Le mouvement, qui risque de paralyser tout le pays, a été amorcé par une suspension temporaire du trafic aérien hier après-midi.
Le trafic à l’aéroport international Ben Gourion près de Tel-Aviv a été totalement suspendu durant deux heures et pourrait l’être toute la journée d’aujourd’hui à la suite d’un mot d’ordre de grève de la puissante centrale syndicale israélienne Histadrout, relayé par les syndicats des employés d’aéroport.
La Histadrout a maintenu son appel à la grève générale des services publics pour aujourd’hui, des négociations intensives à la fin de la semaine entre la centrale et le Trésor n’ayant pas abouti.
La poste, la compagnie nationale de téléphone, les ports et aéroports, les services municipaux devraient être paralysés par le mouvement qui devrait également s’étendre aux écoles, banques et hôpitaux. Si le mouvement devait se poursuivre, le gouvernement pourrait avoir recours à des ordres de réquisition, selon la presse.

## EXERCICE
Modifiez, s'il vous plaît, l'extrait sur la grève en le recopiant en commençant par « La Histadrout a » et en continuant jusqu'à « selon la presse. ». Remplacez-y « Trésor » par « ministère des Finances ». Les enregistrements ne sont pas nécessaires ici.

## DONNÉES ENREGISTRÉES
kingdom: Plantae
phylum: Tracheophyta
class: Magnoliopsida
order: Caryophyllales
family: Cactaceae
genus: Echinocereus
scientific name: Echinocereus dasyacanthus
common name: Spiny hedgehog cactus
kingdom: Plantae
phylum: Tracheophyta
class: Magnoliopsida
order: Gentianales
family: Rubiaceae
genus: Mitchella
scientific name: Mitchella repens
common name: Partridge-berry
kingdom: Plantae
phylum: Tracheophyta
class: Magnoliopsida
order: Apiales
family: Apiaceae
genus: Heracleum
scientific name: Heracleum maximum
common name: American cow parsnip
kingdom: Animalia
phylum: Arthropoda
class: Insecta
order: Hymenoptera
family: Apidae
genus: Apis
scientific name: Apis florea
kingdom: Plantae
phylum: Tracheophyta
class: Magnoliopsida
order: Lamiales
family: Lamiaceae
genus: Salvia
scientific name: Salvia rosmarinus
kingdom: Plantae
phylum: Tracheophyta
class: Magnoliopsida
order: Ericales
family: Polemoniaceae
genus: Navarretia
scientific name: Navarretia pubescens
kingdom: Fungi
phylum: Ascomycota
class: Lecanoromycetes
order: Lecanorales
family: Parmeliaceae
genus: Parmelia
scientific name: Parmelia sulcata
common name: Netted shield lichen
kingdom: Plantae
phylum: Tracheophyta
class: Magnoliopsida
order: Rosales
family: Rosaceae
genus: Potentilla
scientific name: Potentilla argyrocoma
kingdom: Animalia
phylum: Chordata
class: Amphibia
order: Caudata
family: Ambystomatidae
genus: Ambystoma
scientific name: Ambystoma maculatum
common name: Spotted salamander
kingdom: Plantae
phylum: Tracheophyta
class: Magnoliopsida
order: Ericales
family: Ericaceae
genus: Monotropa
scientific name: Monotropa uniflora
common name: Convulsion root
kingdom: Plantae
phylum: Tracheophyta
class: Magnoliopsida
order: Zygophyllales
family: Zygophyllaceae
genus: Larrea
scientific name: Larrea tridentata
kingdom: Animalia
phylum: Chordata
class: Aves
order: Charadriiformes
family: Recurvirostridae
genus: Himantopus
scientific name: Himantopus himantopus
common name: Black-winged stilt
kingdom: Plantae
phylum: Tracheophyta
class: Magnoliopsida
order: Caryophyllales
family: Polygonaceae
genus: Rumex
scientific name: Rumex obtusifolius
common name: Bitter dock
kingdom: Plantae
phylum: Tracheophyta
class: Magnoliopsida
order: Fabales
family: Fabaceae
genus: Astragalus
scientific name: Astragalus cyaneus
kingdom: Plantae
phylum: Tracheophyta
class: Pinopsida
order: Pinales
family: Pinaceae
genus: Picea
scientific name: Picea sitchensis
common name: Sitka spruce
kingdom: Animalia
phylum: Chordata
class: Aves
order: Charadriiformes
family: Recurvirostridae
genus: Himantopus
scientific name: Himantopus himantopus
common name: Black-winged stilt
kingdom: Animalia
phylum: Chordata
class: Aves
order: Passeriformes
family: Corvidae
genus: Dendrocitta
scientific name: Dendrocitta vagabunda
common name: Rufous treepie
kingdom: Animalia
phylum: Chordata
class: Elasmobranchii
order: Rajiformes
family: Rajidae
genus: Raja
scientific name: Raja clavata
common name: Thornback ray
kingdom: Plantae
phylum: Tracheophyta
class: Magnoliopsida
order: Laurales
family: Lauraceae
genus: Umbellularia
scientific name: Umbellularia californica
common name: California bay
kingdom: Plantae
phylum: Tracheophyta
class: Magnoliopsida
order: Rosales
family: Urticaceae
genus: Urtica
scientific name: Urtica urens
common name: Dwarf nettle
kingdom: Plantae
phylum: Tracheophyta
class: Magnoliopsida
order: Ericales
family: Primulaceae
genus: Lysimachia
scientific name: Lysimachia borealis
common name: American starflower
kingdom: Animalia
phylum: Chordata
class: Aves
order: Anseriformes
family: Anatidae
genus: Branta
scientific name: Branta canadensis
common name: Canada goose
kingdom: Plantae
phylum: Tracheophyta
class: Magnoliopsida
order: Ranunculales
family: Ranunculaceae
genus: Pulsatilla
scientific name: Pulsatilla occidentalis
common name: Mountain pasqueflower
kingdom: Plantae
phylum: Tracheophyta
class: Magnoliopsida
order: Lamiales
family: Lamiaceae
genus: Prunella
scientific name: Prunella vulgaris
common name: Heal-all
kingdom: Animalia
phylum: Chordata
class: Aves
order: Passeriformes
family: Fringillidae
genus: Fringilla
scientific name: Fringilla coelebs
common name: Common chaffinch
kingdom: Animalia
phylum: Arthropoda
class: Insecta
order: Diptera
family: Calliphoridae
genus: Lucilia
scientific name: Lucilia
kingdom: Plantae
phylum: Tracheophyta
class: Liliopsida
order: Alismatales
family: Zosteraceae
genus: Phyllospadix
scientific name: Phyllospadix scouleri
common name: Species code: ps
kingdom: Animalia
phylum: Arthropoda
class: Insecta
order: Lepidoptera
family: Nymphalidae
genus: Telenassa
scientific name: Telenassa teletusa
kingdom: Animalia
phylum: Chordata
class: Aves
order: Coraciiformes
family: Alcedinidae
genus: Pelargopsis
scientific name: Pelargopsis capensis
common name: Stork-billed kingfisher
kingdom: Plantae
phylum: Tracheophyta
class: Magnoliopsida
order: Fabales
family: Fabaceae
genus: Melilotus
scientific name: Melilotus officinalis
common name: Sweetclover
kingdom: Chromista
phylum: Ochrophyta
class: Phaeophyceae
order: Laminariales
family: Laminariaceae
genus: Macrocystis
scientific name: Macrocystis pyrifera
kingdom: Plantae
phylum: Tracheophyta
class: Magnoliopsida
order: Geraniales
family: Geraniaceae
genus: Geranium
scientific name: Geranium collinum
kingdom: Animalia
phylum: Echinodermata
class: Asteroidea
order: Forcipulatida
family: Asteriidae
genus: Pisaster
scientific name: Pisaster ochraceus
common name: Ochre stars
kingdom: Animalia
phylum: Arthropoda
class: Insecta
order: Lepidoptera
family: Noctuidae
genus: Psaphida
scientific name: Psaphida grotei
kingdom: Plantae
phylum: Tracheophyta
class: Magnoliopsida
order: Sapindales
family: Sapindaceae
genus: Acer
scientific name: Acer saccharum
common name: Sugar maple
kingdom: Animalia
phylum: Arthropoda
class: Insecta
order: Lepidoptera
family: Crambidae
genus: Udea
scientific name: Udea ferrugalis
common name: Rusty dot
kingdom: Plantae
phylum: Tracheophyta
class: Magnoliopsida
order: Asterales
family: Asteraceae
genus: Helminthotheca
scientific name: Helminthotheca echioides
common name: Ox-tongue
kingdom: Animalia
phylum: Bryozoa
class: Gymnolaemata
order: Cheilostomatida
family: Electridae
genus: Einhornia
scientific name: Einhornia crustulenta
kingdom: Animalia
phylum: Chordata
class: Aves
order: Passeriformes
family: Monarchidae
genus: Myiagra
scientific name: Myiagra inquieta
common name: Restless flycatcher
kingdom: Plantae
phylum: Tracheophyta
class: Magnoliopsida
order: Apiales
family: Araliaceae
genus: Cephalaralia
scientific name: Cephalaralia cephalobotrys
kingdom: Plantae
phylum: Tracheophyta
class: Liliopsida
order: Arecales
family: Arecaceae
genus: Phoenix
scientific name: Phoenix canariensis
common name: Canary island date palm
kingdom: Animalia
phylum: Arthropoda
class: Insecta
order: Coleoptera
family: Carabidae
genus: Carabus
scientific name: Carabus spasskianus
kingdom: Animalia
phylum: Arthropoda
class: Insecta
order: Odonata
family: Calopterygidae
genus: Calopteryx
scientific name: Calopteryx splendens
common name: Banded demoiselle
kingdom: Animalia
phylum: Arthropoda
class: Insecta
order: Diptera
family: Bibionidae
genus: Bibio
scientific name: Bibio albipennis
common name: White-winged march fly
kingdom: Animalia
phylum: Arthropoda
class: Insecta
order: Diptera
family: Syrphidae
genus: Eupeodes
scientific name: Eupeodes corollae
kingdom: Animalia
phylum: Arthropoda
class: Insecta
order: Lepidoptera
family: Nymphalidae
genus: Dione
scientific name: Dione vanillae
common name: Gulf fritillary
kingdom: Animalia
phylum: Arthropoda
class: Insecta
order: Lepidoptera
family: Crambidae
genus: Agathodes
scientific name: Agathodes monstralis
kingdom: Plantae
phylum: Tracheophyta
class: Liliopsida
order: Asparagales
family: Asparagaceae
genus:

## CORRIGÉ
La Histadrout a maintenu son appel à la grève générale des services publics pour aujourd’hui, des négociations intensives à la fin de la semaine entre la centrale et le ministère des Finances n’ayant pas abouti.
La poste, la compagnie nationale de téléphone, les ports et aéroports, les services municipaux devraient être paralysés par le mouvement qui devrait également s’étendre aux écoles, banques et hôpitaux. Si le mouvement devait se poursuivre, le gouvernement pourrait avoir recours à des ordres de réquisition, selon la presse.